Eva Abu Halaweh, how has the corona crisis affected your work with vulnerable women?

»Since the first day of the crisis we began to receive complaints from women about domestic violence. Domestic violence clearly tops the list of complaints we received during the quarantine, this because afflicted women were now locked in with their husbands all day. In some of these cases, the women sought advice from us in the past, but they have not been ready to leave home or officially complain until now. Suddenly, the women felt that they were imprisoned in their own homes together with their abusers. The increased domestic violence is not only a Jordanian incident, but unfortunately a global tendency. It has prompted UN Secretary-General António Guterres to publish a statement urging the world's states to act on the increased violence against women during the corona crisis.«

Can you give an example of how you help these women?

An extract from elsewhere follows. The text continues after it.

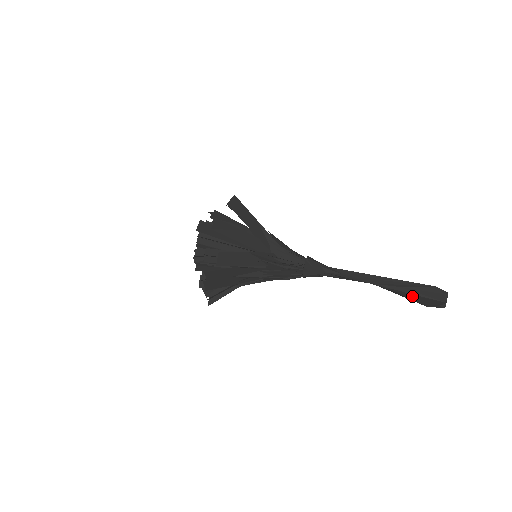
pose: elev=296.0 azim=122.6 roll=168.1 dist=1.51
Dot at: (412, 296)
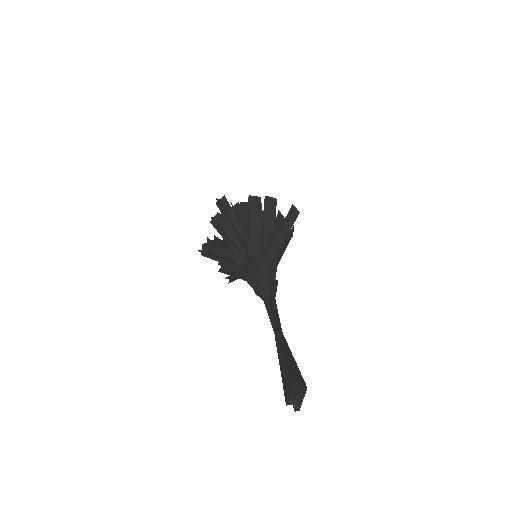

»We had a Filipino woman who was married to a Jordanian. She was victim of domestic violence and for safety reasons had to leave her house as quickly as possible. We supported her in her complaint, which resulted in her husband being arrested. We made sure she was offered a safe place to stay until she returned to her work last week.«

»We follow up on all cases to the best of our ability, despite it being challenging during the quarantine and the lockdown of our society also including the courts. However, it has been possible for us to report the cases to a section of the Public Security Department, locally known as the 'Family Police' (Family Protection Department) with whom we maintain a good relation. In addition, we offer support by finding a safe place to stay for the women seeking refuge from the violence.«

How did Mizan adapt during the corona crisis in order to continue the services?

»Our clients usually came to our office, which was no longer an option. We feared that we would no longer be able to reach the exposed, so we took the initiative to create a Facebook page. This is the first time in our history that we are online. In addition, we also circulated a Whatsapp number. In some situations, we even provided our private telephone numbers where direct contact could be made.«

»In collaboration with DIGNITY, we have now started sessions with online psychosocial support. The sessions are aimed at women exposed to domestic violence as well as victims of torture, inhumane and ill treatment, but we also get other inquiries from people who are scared and uncomprehending of the whole situation and in need of advice. We try to help where we can.”

 

Eva Abu Halaweh is a human rights lawyer and the Executive Director of Mizan for Law, a non-governmental organization founded in 1998, providing legal protection for women exposed to violence and discrimination, vulnerable children, as well as victims of torture.

Mizan works on promoting an efficient justice system in accordance with Human Rights standards. Mizan has since 2008 been DIGNITY’s partner in the national anti-torture programme ‘Karama’, funded by The Danish Ministry of Foreign Affairs through the Danish Arab Partnership Programme.

The programme is inspired by an approach of mutual responsibility where state institutions and CSOs corporate to achieve the common goal of eliminating the use of torture and other cruel, inhumane or degrading treatment or punishment.